At the cost of sounding self-congratulatory (as the authors are a small part of the modelling efforts of longer-stored RBC transfusions), it seems appropriate to congratulate the field of Transfusion Medicine and the various funding agencies for rising to the occasion and keeping an open mind regarding potential issues affecting patient care, for asking whether such effects might be present, and for acting in a rigorously scholarly and scientific fashion. The detailed investigations of humans, and the simultaneous modelling studies in vitro, in animals, and in human volunteers, have generated a new body of knowledge, the greatest utility of which is likely not yet clear. However, what is clear is that we not only kept a watchful eye on potential problems, but also did not rush impetuously into making reflexive changes, without careful scrutiny and study.
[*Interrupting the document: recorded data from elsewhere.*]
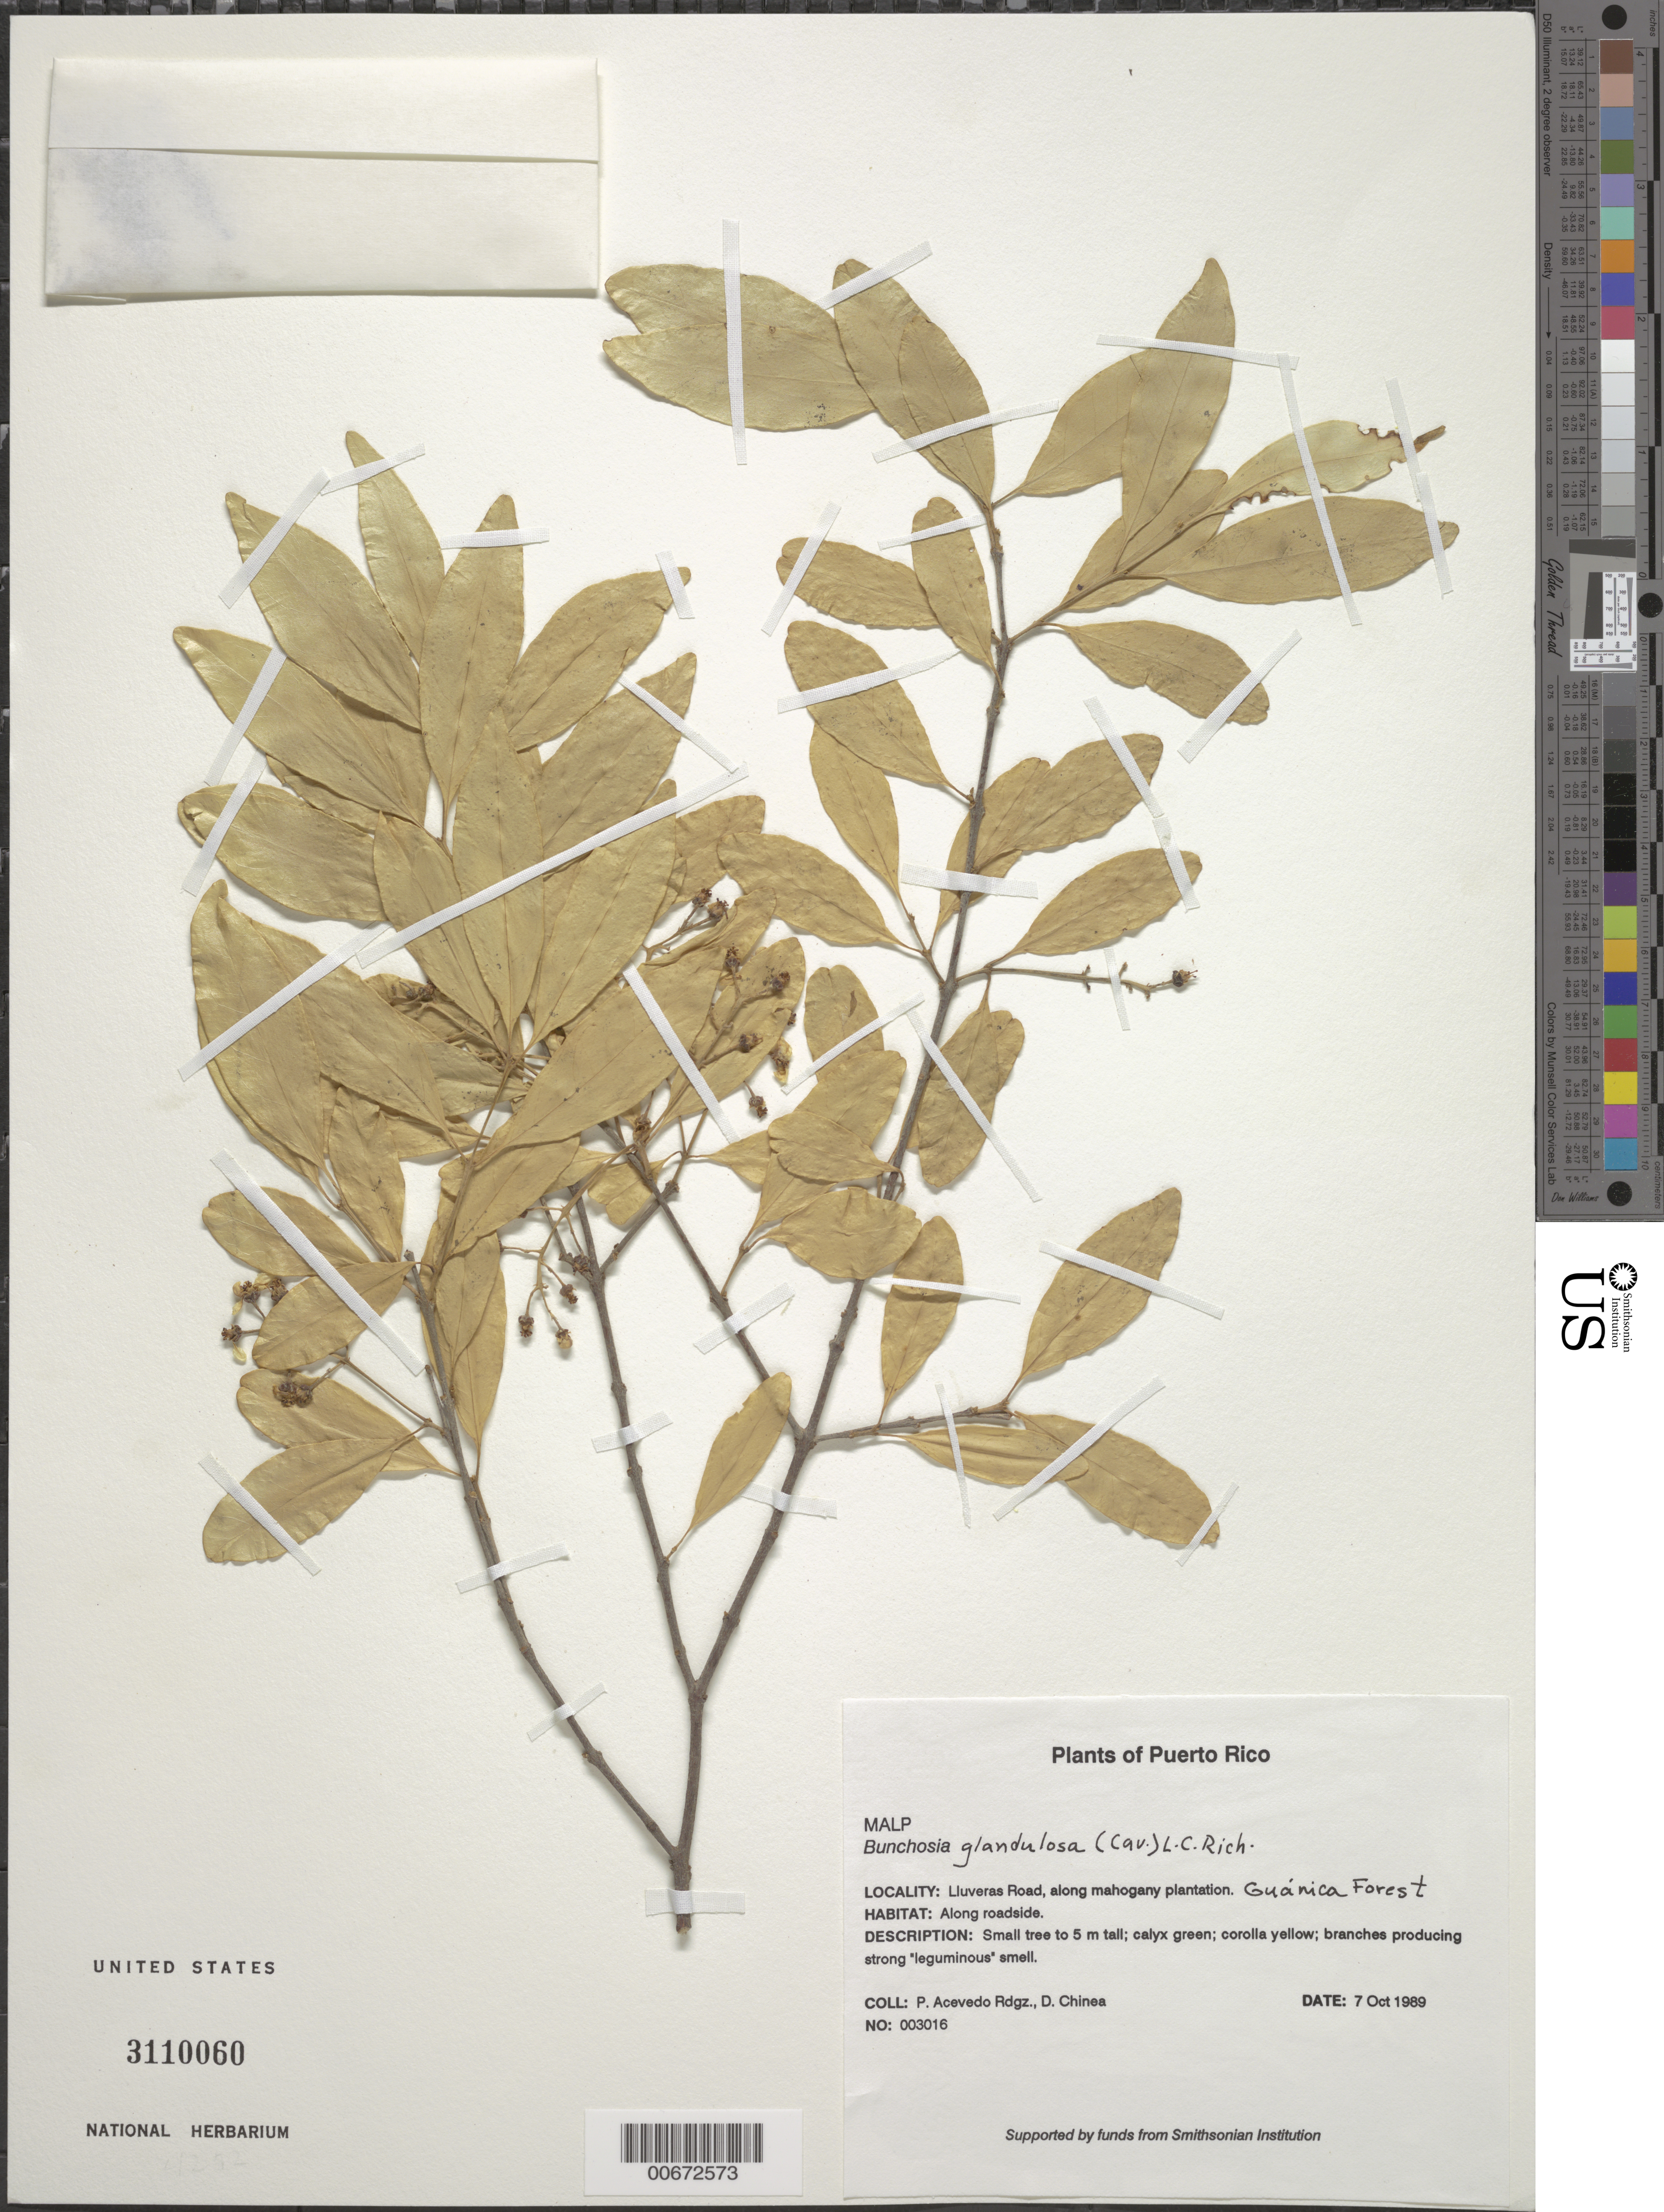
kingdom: Plantae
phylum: Tracheophyta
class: Magnoliopsida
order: Malpighiales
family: Malpighiaceae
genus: Bunchosia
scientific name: Bunchosia glandulosa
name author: (Cav.) Rich. ex Juss.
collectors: P. Acevedo-Rodr. & D. Chinea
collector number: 3016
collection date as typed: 07 Oct 1989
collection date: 1989-10-07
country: Puerto Rico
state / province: Guánica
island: Puerto Rico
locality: Guánica; Guánica Forest Reserve, Lluveras Road, along mahogany plantation.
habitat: Along roadside.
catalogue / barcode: US 3110060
The field is also indebted to the support from government, public sector, and industry sources to allow such studies to be performed. At the end of the day, we understand much more now than we did when we started, and we are more knowledgeable about what is best for our patients, and how best to save human lives, while doing the least harm. This is exactly how it is supposed to work. The lack of any detectable effect of RBC storage on clinical outcome in the published RCTs is a highly pertinent negative, and the last decade has been fruitful, even if the end point of the journey has not been what, at least some of us, anticipated at the beginning. In the words of George Harrison, paraphrasing a conversation between Alice and the Cheshire Cat10, “If you don’t know where you’re going, any road will take you there”11. What has just occurred in the field of blood storage biology is exactly how the scientific process is supposed to work.
The Authors declare no conflicts of interest.